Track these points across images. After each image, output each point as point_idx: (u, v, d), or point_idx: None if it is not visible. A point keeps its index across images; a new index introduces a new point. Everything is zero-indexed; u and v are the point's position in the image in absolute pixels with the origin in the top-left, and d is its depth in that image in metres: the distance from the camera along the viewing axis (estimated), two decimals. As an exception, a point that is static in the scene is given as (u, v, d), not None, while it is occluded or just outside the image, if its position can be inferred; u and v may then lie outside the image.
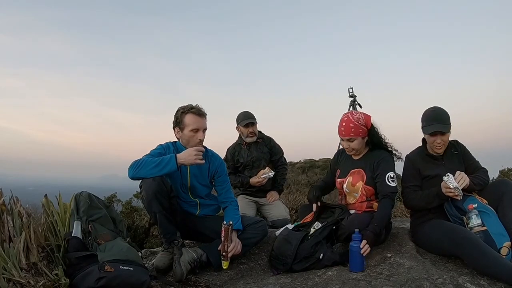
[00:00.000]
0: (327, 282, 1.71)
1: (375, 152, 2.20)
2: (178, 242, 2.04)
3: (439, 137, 2.03)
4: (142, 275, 1.71)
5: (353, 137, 2.13)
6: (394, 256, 1.93)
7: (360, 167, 2.20)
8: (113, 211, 2.09)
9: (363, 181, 2.15)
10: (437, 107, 2.10)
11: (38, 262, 1.60)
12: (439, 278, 1.61)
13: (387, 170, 2.10)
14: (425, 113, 2.11)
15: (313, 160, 13.11)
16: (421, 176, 2.13)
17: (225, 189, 2.27)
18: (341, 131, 2.16)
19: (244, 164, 3.15)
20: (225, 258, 1.97)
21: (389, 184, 2.07)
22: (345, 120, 2.16)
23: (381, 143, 2.21)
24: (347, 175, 2.23)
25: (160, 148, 2.16)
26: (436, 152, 2.11)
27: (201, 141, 2.13)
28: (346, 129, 2.13)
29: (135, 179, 1.98)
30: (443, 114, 2.05)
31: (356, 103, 5.72)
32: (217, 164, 2.25)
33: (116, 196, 3.87)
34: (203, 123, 2.14)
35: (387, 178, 2.07)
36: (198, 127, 2.10)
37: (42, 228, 1.81)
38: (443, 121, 2.03)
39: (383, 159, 2.15)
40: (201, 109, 2.15)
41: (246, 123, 3.07)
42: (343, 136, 2.15)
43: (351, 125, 2.12)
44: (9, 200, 1.78)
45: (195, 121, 2.10)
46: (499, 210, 1.91)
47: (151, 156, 2.05)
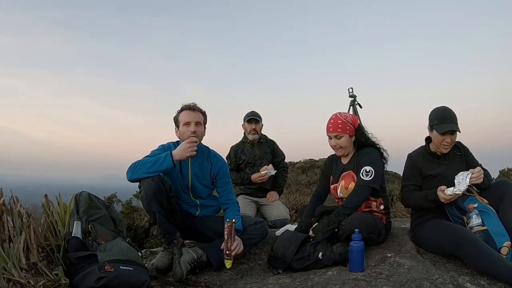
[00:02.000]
0: (327, 282, 1.71)
1: (361, 150, 2.21)
2: (178, 242, 2.04)
3: (449, 137, 2.04)
4: (142, 275, 1.71)
5: (341, 133, 2.15)
6: (394, 256, 1.93)
7: (349, 169, 2.20)
8: (113, 211, 2.09)
9: (355, 182, 2.14)
10: (447, 107, 2.11)
11: (38, 262, 1.60)
12: (439, 278, 1.61)
13: (364, 164, 2.10)
14: (436, 112, 2.10)
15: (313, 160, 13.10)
16: (421, 176, 2.13)
17: (226, 190, 2.28)
18: (328, 127, 2.19)
19: (246, 162, 3.20)
20: (229, 256, 1.95)
21: (362, 177, 2.07)
22: (333, 117, 2.20)
23: (368, 140, 2.22)
24: (339, 179, 2.23)
25: (160, 149, 2.17)
26: (442, 152, 2.11)
27: (193, 133, 2.14)
28: (333, 125, 2.16)
29: (133, 181, 2.00)
30: (454, 115, 2.07)
31: (356, 103, 5.71)
32: (219, 165, 2.26)
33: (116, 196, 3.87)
34: (195, 116, 2.17)
35: (362, 172, 2.08)
36: (189, 120, 2.15)
37: (42, 228, 1.81)
38: (454, 121, 2.04)
39: (365, 154, 2.16)
40: (194, 105, 2.20)
41: (249, 119, 3.18)
42: (331, 132, 2.17)
43: (339, 122, 2.16)
44: (9, 200, 1.78)
45: (187, 115, 2.16)
46: (499, 210, 1.91)
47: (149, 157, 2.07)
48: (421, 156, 2.17)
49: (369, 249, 2.02)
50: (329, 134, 2.19)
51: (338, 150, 2.21)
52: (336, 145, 2.19)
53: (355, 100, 5.70)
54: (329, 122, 2.20)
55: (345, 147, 2.19)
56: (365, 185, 2.07)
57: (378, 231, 2.06)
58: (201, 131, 2.19)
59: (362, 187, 2.07)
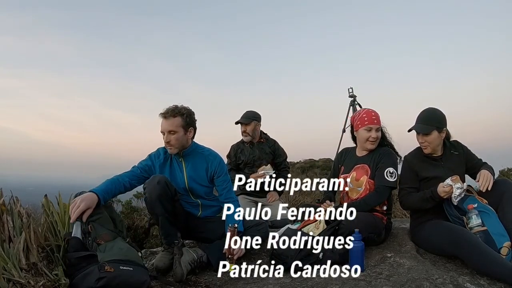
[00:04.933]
0: (327, 282, 1.71)
1: (380, 149, 2.25)
2: (179, 242, 2.04)
3: (421, 137, 2.07)
4: (142, 275, 1.71)
5: (380, 126, 2.23)
6: (394, 256, 1.93)
7: (364, 162, 2.24)
8: (113, 211, 2.09)
9: (368, 175, 2.17)
10: (429, 108, 2.12)
11: (38, 262, 1.60)
12: (439, 278, 1.61)
13: (388, 165, 2.14)
14: (419, 113, 2.13)
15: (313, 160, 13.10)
16: (418, 178, 2.13)
17: (226, 189, 2.23)
18: (372, 118, 2.20)
19: (245, 162, 3.17)
20: (231, 261, 1.94)
21: (386, 178, 2.10)
22: (372, 111, 2.24)
23: (386, 139, 2.28)
24: (351, 170, 2.26)
25: (147, 160, 2.17)
26: (425, 153, 2.12)
27: (167, 143, 2.07)
28: (377, 117, 2.22)
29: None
30: (430, 116, 2.08)
31: (356, 103, 5.71)
32: (215, 164, 2.20)
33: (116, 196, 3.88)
34: (167, 124, 2.05)
35: (386, 172, 2.11)
36: (162, 129, 2.08)
37: (42, 228, 1.82)
38: (425, 122, 2.06)
39: (387, 154, 2.20)
40: (167, 111, 2.07)
41: (237, 122, 3.11)
42: (376, 124, 2.20)
43: (379, 116, 2.23)
44: (9, 200, 1.78)
45: (161, 124, 2.09)
46: (499, 210, 1.91)
47: (138, 168, 2.12)
48: (417, 158, 2.17)
49: (369, 249, 2.03)
50: (372, 126, 2.20)
51: (374, 143, 2.22)
52: (376, 138, 2.21)
53: (355, 100, 5.70)
54: (371, 113, 2.22)
55: (378, 140, 2.24)
56: (389, 186, 2.11)
57: (378, 231, 2.07)
58: (177, 138, 2.07)
59: (386, 188, 2.11)
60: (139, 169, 2.14)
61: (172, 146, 2.08)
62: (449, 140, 2.16)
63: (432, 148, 2.09)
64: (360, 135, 2.24)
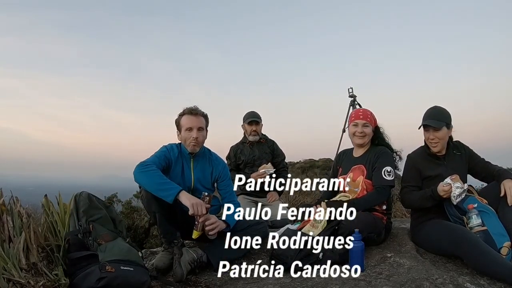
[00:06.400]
0: (327, 282, 1.71)
1: (376, 148, 2.25)
2: (178, 242, 2.05)
3: (432, 133, 2.06)
4: (142, 275, 1.71)
5: (369, 123, 2.22)
6: (394, 256, 1.93)
7: (360, 163, 2.24)
8: (113, 211, 2.09)
9: (364, 176, 2.18)
10: (437, 106, 2.14)
11: (38, 262, 1.60)
12: (439, 278, 1.61)
13: (385, 164, 2.14)
14: (426, 111, 2.14)
15: (313, 160, 13.11)
16: (421, 177, 2.13)
17: (228, 192, 2.30)
18: (358, 115, 2.23)
19: (245, 162, 3.22)
20: (196, 227, 1.93)
21: (384, 177, 2.10)
22: (362, 109, 2.30)
23: (383, 140, 2.28)
24: (348, 172, 2.27)
25: (164, 151, 2.17)
26: (433, 151, 2.12)
27: (195, 139, 2.13)
28: (364, 113, 2.24)
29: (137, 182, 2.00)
30: (439, 112, 2.10)
31: (356, 103, 5.72)
32: (220, 168, 2.28)
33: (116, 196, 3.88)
34: (197, 121, 2.16)
35: (383, 172, 2.11)
36: (191, 125, 2.14)
37: (42, 228, 1.82)
38: (436, 118, 2.06)
39: (383, 153, 2.20)
40: (195, 109, 2.19)
41: (250, 121, 3.18)
42: (361, 118, 2.22)
43: (368, 113, 2.24)
44: (9, 200, 1.78)
45: (189, 120, 2.15)
46: (499, 210, 1.91)
47: (157, 158, 2.08)
48: (420, 157, 2.17)
49: (369, 249, 2.02)
50: (358, 121, 2.22)
51: (361, 137, 2.23)
52: (362, 132, 2.22)
53: (355, 100, 5.70)
54: (359, 111, 2.27)
55: (367, 136, 2.24)
56: (388, 185, 2.11)
57: (378, 231, 2.07)
58: (203, 136, 2.20)
59: (385, 187, 2.11)
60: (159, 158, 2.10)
61: (198, 143, 2.15)
62: (452, 140, 2.17)
63: (442, 145, 2.10)
64: (349, 132, 2.30)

-=-=-

TASK PROMPT:
Could you repeat, exactly, only the lines above starting at the one that has "57: (378, 231, 2.06)" and stopping after the one that has "64: (360, 135, 2.24)", without the pictures?

OUTPUT BELOW:
57: (378, 231, 2.06)
58: (201, 131, 2.19)
59: (362, 187, 2.07)
[00:04.933]
0: (327, 282, 1.71)
1: (380, 149, 2.25)
2: (179, 242, 2.04)
3: (421, 137, 2.07)
4: (142, 275, 1.71)
5: (380, 126, 2.23)
6: (394, 256, 1.93)
7: (364, 162, 2.24)
8: (113, 211, 2.09)
9: (368, 175, 2.17)
10: (429, 108, 2.12)
11: (38, 262, 1.60)
12: (439, 278, 1.61)
13: (388, 165, 2.14)
14: (419, 113, 2.13)
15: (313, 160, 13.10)
16: (418, 178, 2.13)
17: (226, 189, 2.23)
18: (372, 118, 2.20)
19: (245, 162, 3.17)
20: (231, 261, 1.94)
21: (386, 178, 2.10)
22: (372, 111, 2.24)
23: (386, 139, 2.28)
24: (351, 170, 2.26)
25: (147, 160, 2.17)
26: (425, 153, 2.12)
27: (167, 143, 2.07)
28: (377, 117, 2.22)
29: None
30: (430, 116, 2.08)
31: (356, 103, 5.71)
32: (215, 164, 2.20)
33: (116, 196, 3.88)
34: (167, 124, 2.05)
35: (386, 172, 2.11)
36: (162, 129, 2.08)
37: (42, 228, 1.82)
38: (425, 122, 2.06)
39: (387, 154, 2.20)
40: (167, 111, 2.07)
41: (237, 122, 3.11)
42: (376, 124, 2.20)
43: (379, 116, 2.23)
44: (9, 200, 1.78)
45: (161, 124, 2.09)
46: (499, 210, 1.91)
47: (138, 168, 2.12)
48: (417, 158, 2.17)
49: (369, 249, 2.03)
50: (372, 126, 2.20)
51: (374, 143, 2.22)
52: (376, 138, 2.21)
53: (355, 100, 5.70)
54: (371, 113, 2.22)
55: (378, 140, 2.24)
56: (389, 186, 2.11)
57: (378, 231, 2.07)
58: (177, 138, 2.07)
59: (386, 188, 2.11)
60: (139, 169, 2.14)
61: (172, 146, 2.08)
62: (449, 140, 2.16)
63: (432, 148, 2.09)
64: (360, 135, 2.24)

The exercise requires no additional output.